Dans ce cas précis, la perturbation massive a été causée par un logiciel méconnu du grand public, mais essentiel au fonctionnement des aéroports modernes: Muse. Il est utilisé pour l’enregistrement des passagers.
Un modèle vanté pour ses économies de coûts et ses gains d’efficacité, mais qui, comme le souligne l’International Business Times, met les aéroports dans une situation de vulnérabilité.
Lorsque Muse a cessé de fonctionner, plusieurs compagnies en Europe se sont en effet retrouvées incapables de traiter leurs passagers électroniquement.
Pour les voyageurs, au-delà des désagréments immédiats, l’incident a mis en lumière l’arrière-scène du transport aérien: le comptoir d’enregistrement est en réalité le rouage visible d’un immense système connecté, dont une panne peut se répercuter à l’échelle continentale en quelques minutes.
Ce rappel évoque le «plantage informatique mondial» de l’an dernier, qui a paralysé des vols aux Etats-Unis. Mais à l’époque, il ne s’agissait pas d’un piratage: la panne provenait d’une mise à jour défectueuse du logiciel de sécurité CrowdStrike.
La directive NIS-2
Depuis octobre 2024, de nouvelles règles de cybersécurité s’imposent en Europe aux compagnies aériennes, exploitants d’aéroports et organismes de contrôle aérien.
La directive NIS-2, adoptée par l’UE, exige des acteurs de l’aviation civile une gestion fiable de la sécurité: plans d’urgence détaillés, mises à jour régulières, tests fréquents, mots de passe robustes et authentifications multiples, ainsi que des règles strictes pour les prestataires.
Elle vise à renforcer la résilience des infrastructures critiques, dont fait partie le transport aérien.
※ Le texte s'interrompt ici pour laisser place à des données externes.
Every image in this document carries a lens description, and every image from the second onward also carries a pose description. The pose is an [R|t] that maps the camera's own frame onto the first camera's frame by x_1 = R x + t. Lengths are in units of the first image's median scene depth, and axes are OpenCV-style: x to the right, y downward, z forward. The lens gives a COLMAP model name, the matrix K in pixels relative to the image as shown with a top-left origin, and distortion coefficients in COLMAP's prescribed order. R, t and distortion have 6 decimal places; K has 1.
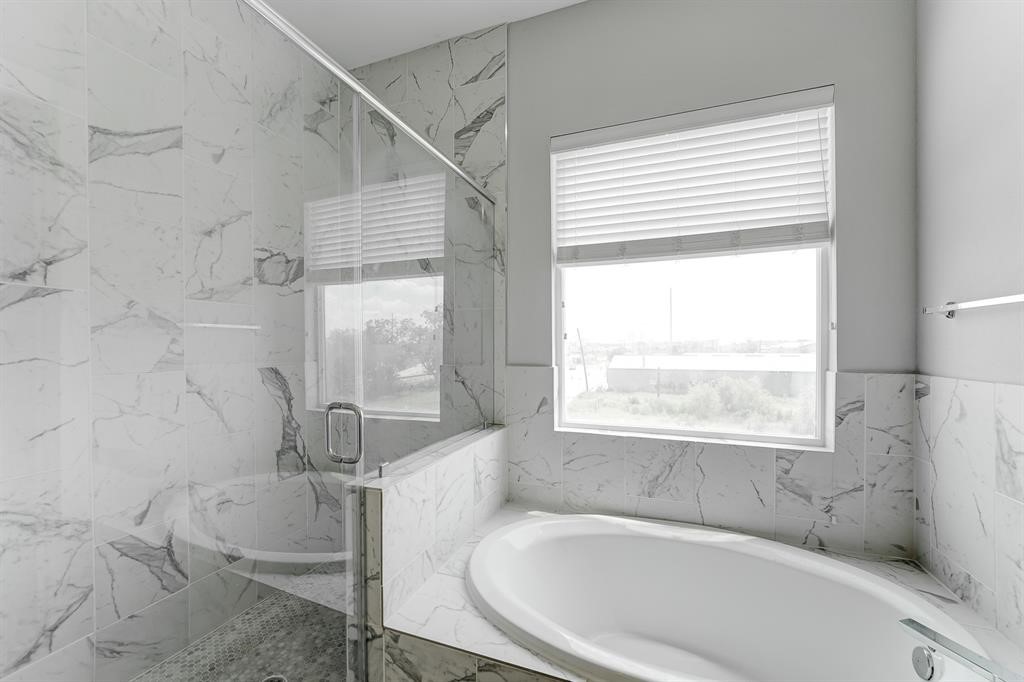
lens RADIAL K [[409.0, 0, 513.2], [0, 409.0, 343.5], [0, 0, 1]] dist [-0.005112, 0.000613]
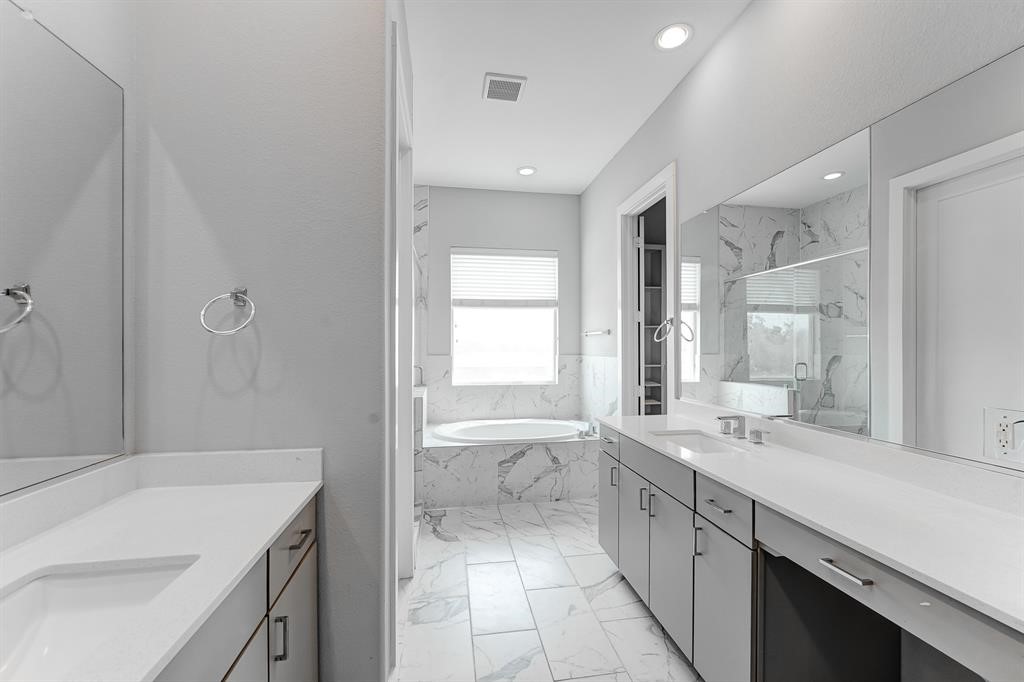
lens RADIAL K [[409.0, 0, 511.6], [0, 409.0, 340.8], [0, 0, 1]] dist [-0.005112, 0.000613]
pose [[0.866216, 0.006367, 0.499629, -0.815419], [-0.002035, 0.999955, -0.009214, 0.000156], [-0.499665, 0.006965, 0.866190, -1.166929]]
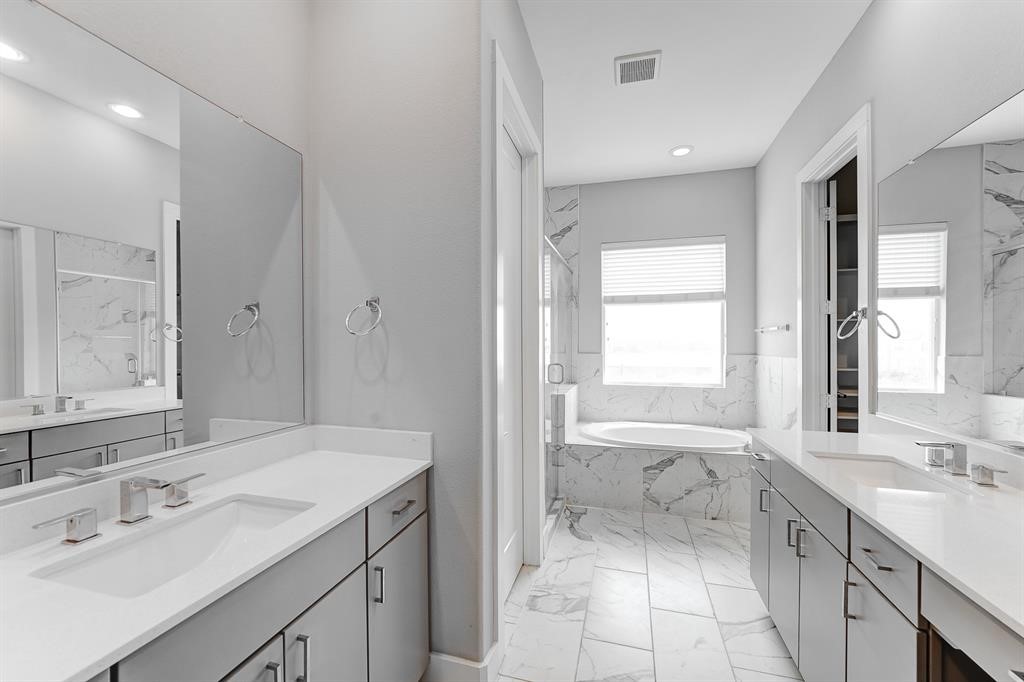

Ses dispositions concernent aussi la Suisse, car elles englobent explicitement les chaînes d’approvisionnement et les entreprises partenaires.
A noter que cette nouvelle directive prévoit de lourdes sanctions en cas de manquement, qui peuvent viser non seulement les entreprises, mais aussi leurs dirigeants.
Les leçons à tirer
Pour la société britannique de conseil Cyber Management Alliance (CMA), cette attaque a révélé plusieurs faiblesses structurelles du secteur:
- «Dépendance excessive aux prestataires»: la défaillance d’un seul fournisseur a affecté toute l’industrie.
- «Sécurité et confiance des passagers mises à mal»: retards, désagréments et atteinte à l’image persistent même après la remise en service.
- «Résilience et redondance sont nécessaires»: les solutions de secours manuelles doivent rester disponibles, faute de quoi la dépendance au numérique conduit inévitablement à de nouvelles crises.
Les effets d’un «malware» dépassent la simple paralysie temporaire. Si les pirates ont pu circuler discrètement dans les systèmes, ils pourraient aussi avoir volé des données et exiger ensuite une rançon en menaçant de les diffuser.
Le chercheur lituanien en cybersécurité Mantas Sabeckis résume la situation dans une déclaration transmise à watson:
La vraie protection ne réside pas uniquement dans le blindage des ordinateurs internes et des pare-feux. Elle exige une surveillance constante de toute la chaîne d’approvisionnement.»
Reste à voir si les enquêtes en cours déboucheront sur des conséquences juridiques ou réglementaires pour les acteurs de l'aviation concernés.